Haakon is going to be critical from here on out, as he’s a key part of why or how the other heroes and compromise their ideals.
“The first arc, the first six issues is about the building of that fellowship really,” Johnson said. “Both fellowships, I guess, and then the second arc is about the fall of the fellowship. We’ve finally seen them all come together. With the introduction of Haakon the Peerless, who presumably becomes Haakon the Shamed later we have seen the entire group come together. Except Jorunn who’s a late addition that we’ll see why later, but the whole core group is there now, and then in the second arc, you’re going to see that fellowship corrupted and we’re going to see how that fellowship compromises and compromises until they lose themselves in it. The heroes that we thought they were and the heroes that they were at one point are lost in lieu of this other thing, and Haakon is key to all that stuff.”
Issue #6 also saw the death of Skol and her death and the manner in which she died was always the plan. It was a fitting death too for someone who was perhaps the worst of the legendary heroes.

* **Objective**
Copy the Haakon excerpt above word for word, from its first sentence to its last.

* **Dataset**
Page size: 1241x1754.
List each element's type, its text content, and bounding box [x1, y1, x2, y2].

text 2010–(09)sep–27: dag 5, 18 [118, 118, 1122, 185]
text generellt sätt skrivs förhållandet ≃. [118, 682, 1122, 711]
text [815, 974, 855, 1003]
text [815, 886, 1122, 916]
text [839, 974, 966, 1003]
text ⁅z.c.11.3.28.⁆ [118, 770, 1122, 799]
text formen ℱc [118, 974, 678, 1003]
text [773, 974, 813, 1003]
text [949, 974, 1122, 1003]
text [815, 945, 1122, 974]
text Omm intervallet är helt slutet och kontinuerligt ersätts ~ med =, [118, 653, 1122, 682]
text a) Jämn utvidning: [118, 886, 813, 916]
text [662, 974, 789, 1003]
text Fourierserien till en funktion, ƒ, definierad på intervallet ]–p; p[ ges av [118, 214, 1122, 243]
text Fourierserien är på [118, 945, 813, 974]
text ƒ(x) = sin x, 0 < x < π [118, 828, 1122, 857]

* **Complete output**
Haakon is going to be critical from here on out, as he’s a key part of why or how the other heroes and compromise their ideals.
“The first arc, the first six issues is about the building of that fellowship really,” Johnson said. “Both fellowships, I guess, and then the second arc is about the fall of the fellowship. We’ve finally seen them all come together. With the introduction of Haakon the Peerless, who presumably becomes Haakon the Shamed later we have seen the entire group come together. Except Jorunn who’s a late addition that we’ll see why later, but the whole core group is there now, and then in the second arc, you’re going to see that fellowship corrupted and we’re going to see how that fellowship compromises and compromises until they lose themselves in it. The heroes that we thought they were and the heroes that they were at one point are lost in lieu of this other thing, and Haakon is key to all that stuff.”
Issue #6 also saw the death of Skol and her death and the manner in which she died was always the plan. It was a fitting death too for someone who was perhaps the worst of the legendary heroes.